Core Concepts
FineDiffusion introduces an efficient parameter-tuning approach to scale up diffusion models for fine-grained image generation with 10,000 classes. By fine-tuning key components and utilizing hierarchical label information, the method achieves superior performance while reducing training and storage overheads.
Abstract
FineDiffusion presents a novel strategy for large-scale fine-grained image generation by efficiently fine-tuning pre-trained diffusion models. The method focuses on tiered label embeddings, bias terms, and normalization layers to achieve state-of-the-art results. By leveraging superclass information and introducing a novel sampling method, FineDiffusion significantly improves image generation quality while reducing computational costs.

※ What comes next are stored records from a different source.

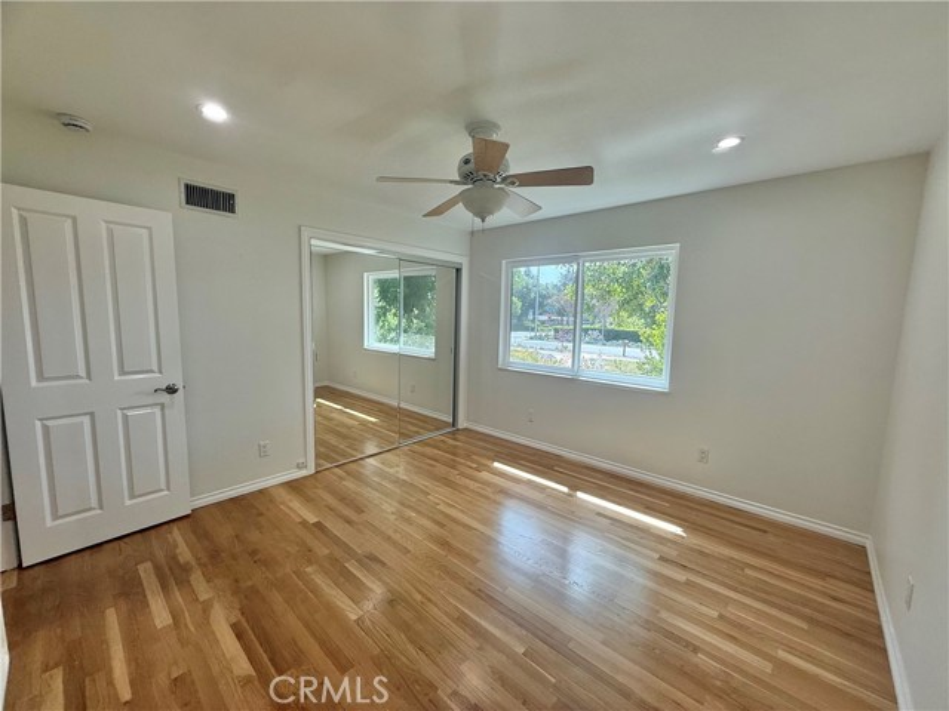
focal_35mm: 14
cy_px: 356
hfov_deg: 102.1
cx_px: 474
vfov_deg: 85.7
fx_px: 384
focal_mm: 2.22
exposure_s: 1/133
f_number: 2.2
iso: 64
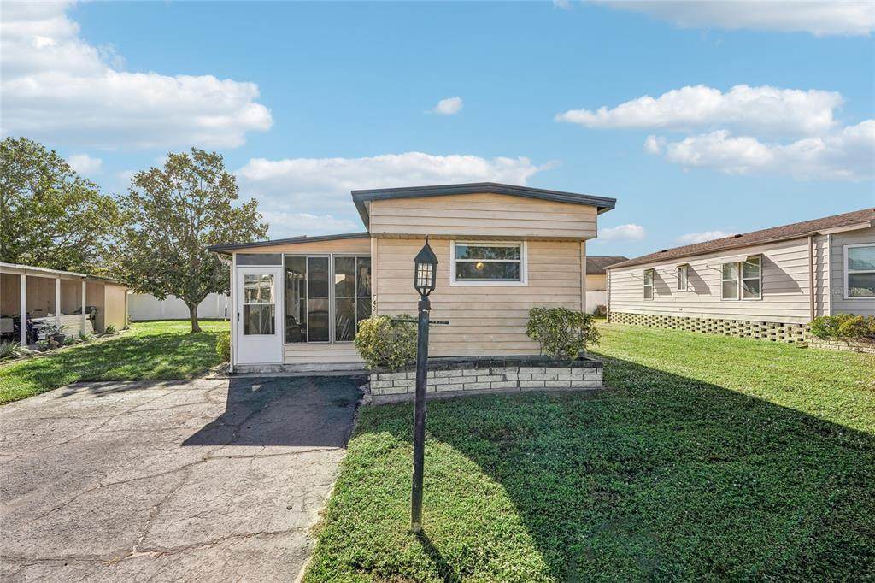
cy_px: 292
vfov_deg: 73.7
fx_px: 389
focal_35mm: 16
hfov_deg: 96.8
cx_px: 438
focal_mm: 16
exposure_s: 1/1000
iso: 400
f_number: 8
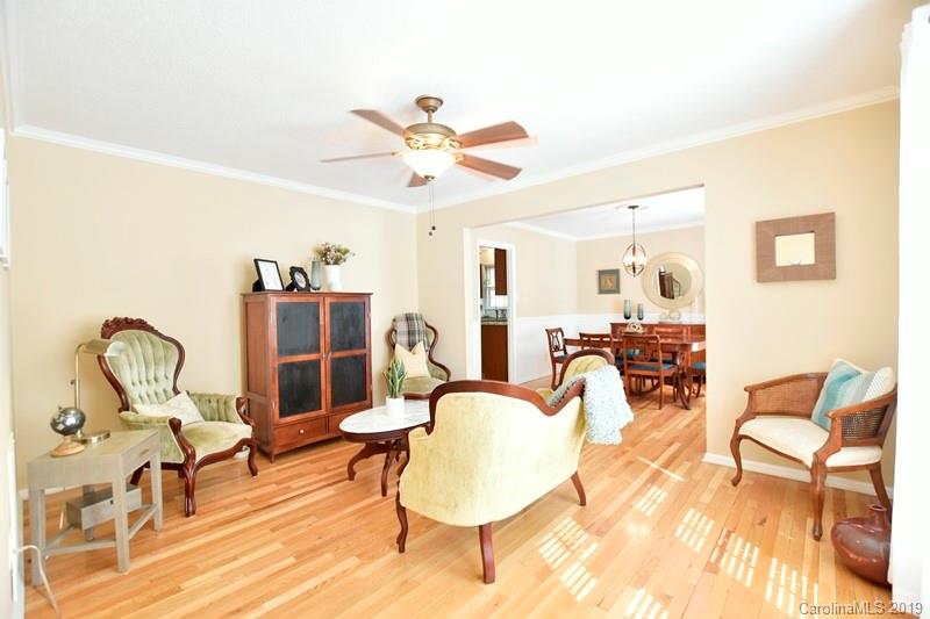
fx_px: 387
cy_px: 310
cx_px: 465
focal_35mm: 15
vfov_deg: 77.3
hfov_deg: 100.4
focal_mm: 10
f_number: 3.5
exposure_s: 1/50
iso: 640
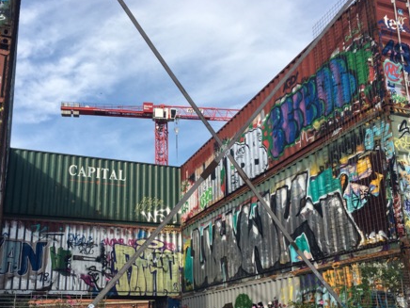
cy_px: 196
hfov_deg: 47.8
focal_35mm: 39
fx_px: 462
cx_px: 181
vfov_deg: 36.6
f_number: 2.2
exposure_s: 1/1040
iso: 25
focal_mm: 4.15
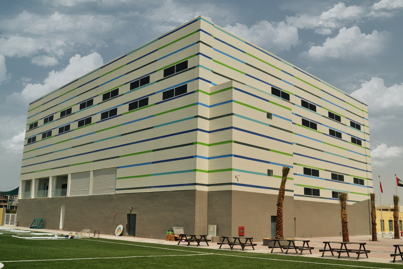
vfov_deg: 38.4
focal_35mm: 34
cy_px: 134
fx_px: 386
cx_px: 202
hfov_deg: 55.1
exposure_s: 1/2500
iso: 800
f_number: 11
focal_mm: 23
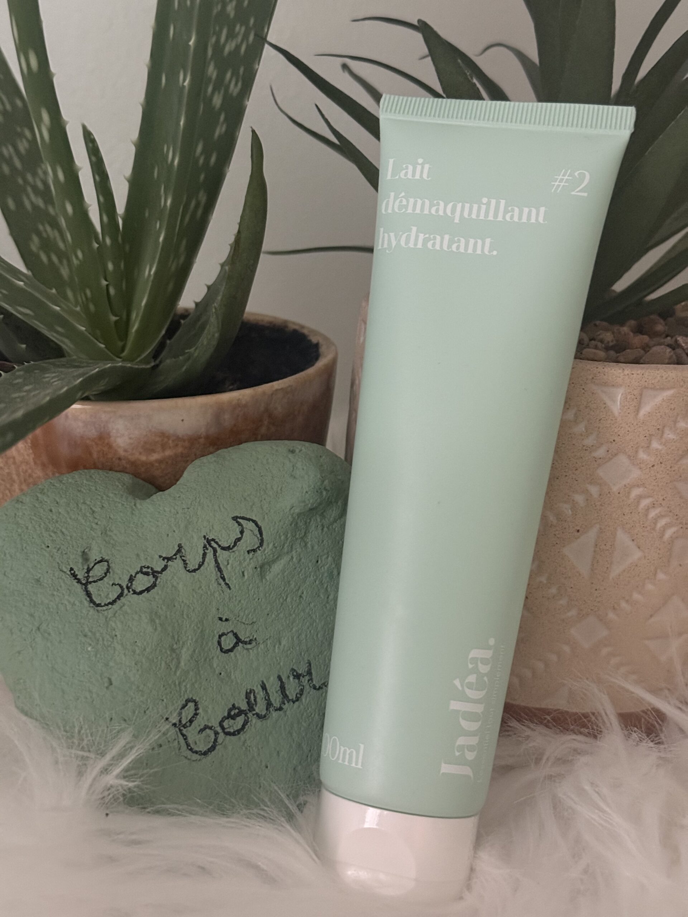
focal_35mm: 48
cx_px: 344
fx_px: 1272
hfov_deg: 30.3
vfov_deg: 39.7
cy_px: 458
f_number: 1.78
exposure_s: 1/25
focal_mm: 6.76
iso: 640
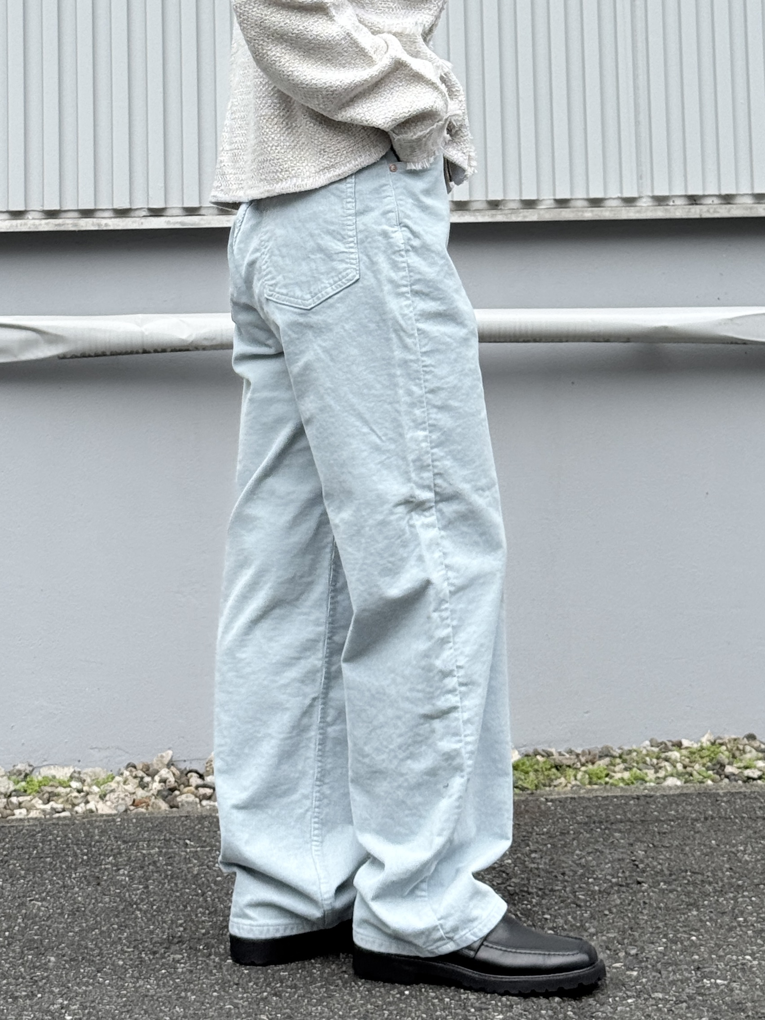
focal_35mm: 48
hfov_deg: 30.3
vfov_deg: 39.7
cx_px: 382
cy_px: 510
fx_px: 1415
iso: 64
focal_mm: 6.76
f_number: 1.78
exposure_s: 1/995
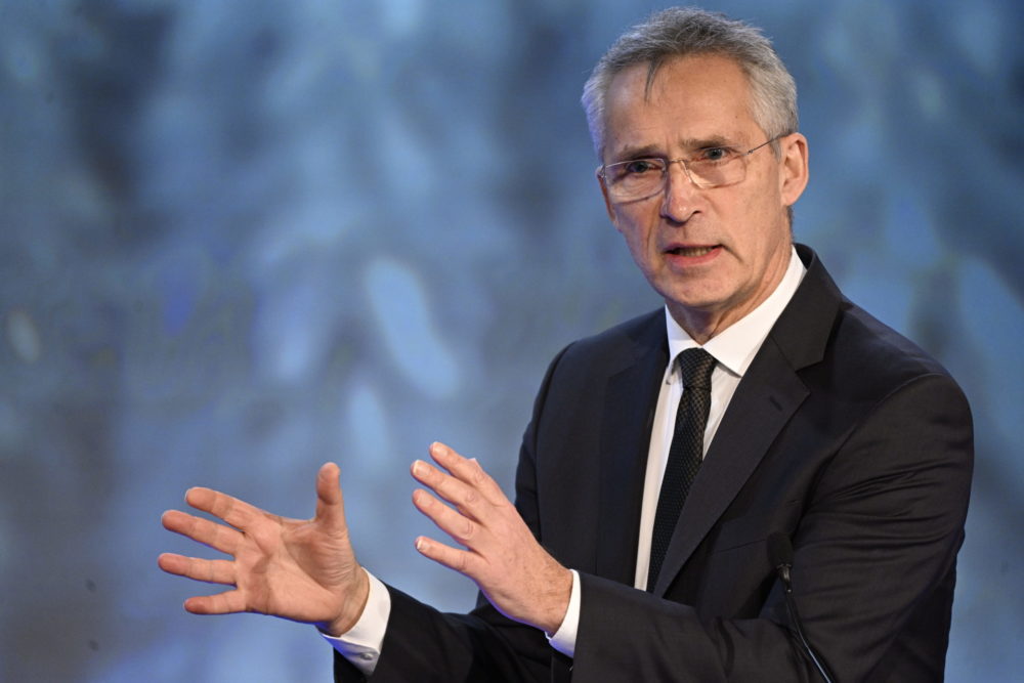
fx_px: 13939
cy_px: 342
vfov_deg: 2.8
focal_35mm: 490
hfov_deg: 4.2
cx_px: 512
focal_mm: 490
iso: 4000
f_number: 5.6
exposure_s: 1/320
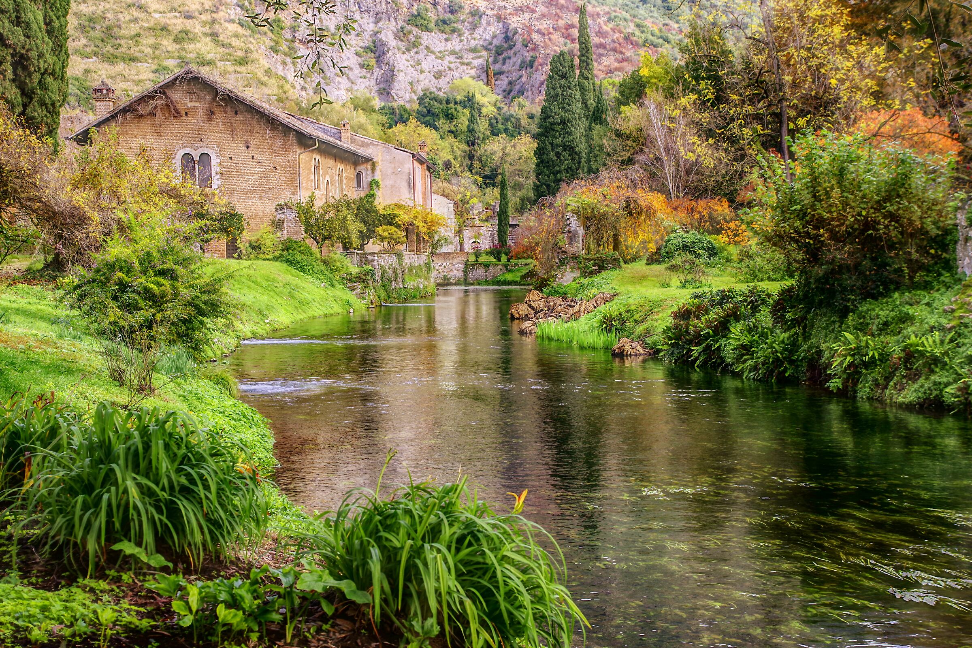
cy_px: 324
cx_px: 486
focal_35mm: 49
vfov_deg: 27.5
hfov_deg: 40.3
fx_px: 1323
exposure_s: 1/100
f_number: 6.3
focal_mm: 32.5
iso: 200
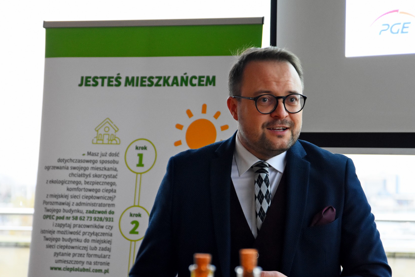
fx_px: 1233
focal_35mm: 107
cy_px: 166
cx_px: 252
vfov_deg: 12.8
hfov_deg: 19.1
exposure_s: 1/50
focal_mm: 58
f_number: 4
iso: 1600
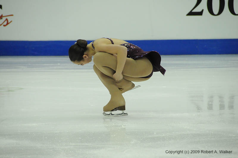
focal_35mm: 300
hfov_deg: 6.9
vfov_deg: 4.6
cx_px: 119
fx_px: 1981
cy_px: 79
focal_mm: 200
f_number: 5.6
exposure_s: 1/1000
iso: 3200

The content discusses the challenges of fine-grained image generation and the need for efficient methods to scale up diffusion models. It introduces FineDiffusion as a solution that accelerates training speed, reduces storage requirements, and outperforms existing parameter-efficient fine-tuning methods. The method is evaluated on datasets like iNaturalist 2021 mini and VegFru, showcasing its effectiveness in generating high-quality images across diverse categories.
Key points include:
Introduction of FineDiffusion for large-scale fine-grained image generation.
Efficient parameter tuning focusing on tiered label embeddings, bias terms, and normalization layers.
Utilization of superclass information and novel sampling methods to enhance image quality.
Comparison with existing methods like full fine-tuning, BitFit, and DiffFit on various datasets.
Visualization of class embeddings using t-SNE technique to demonstrate the effectiveness of FineDiffusion.
Stats
Compared to full fine-tuning: 1.77% parameters tuned; 1.56× training speed-up.
FID scores: FineDiffusion - 9.776; Full Fine-tuning - 13.034; BitFit - 15.022; DiffFit - 15.068.
LPIPS scores: FineDiffusion - 0.721; Full Fine-tuning - 0.651; BitFit - 0.654; DiffFit - 0.653.
Quotes
"FineDiffusion significantly accelerates training and reduces storage overhead."
"Our method showcases an effective means of achieving efficient parameter fine-tuning."
"Extensive qualitative and quantitative experiments demonstrate the superiority of our method."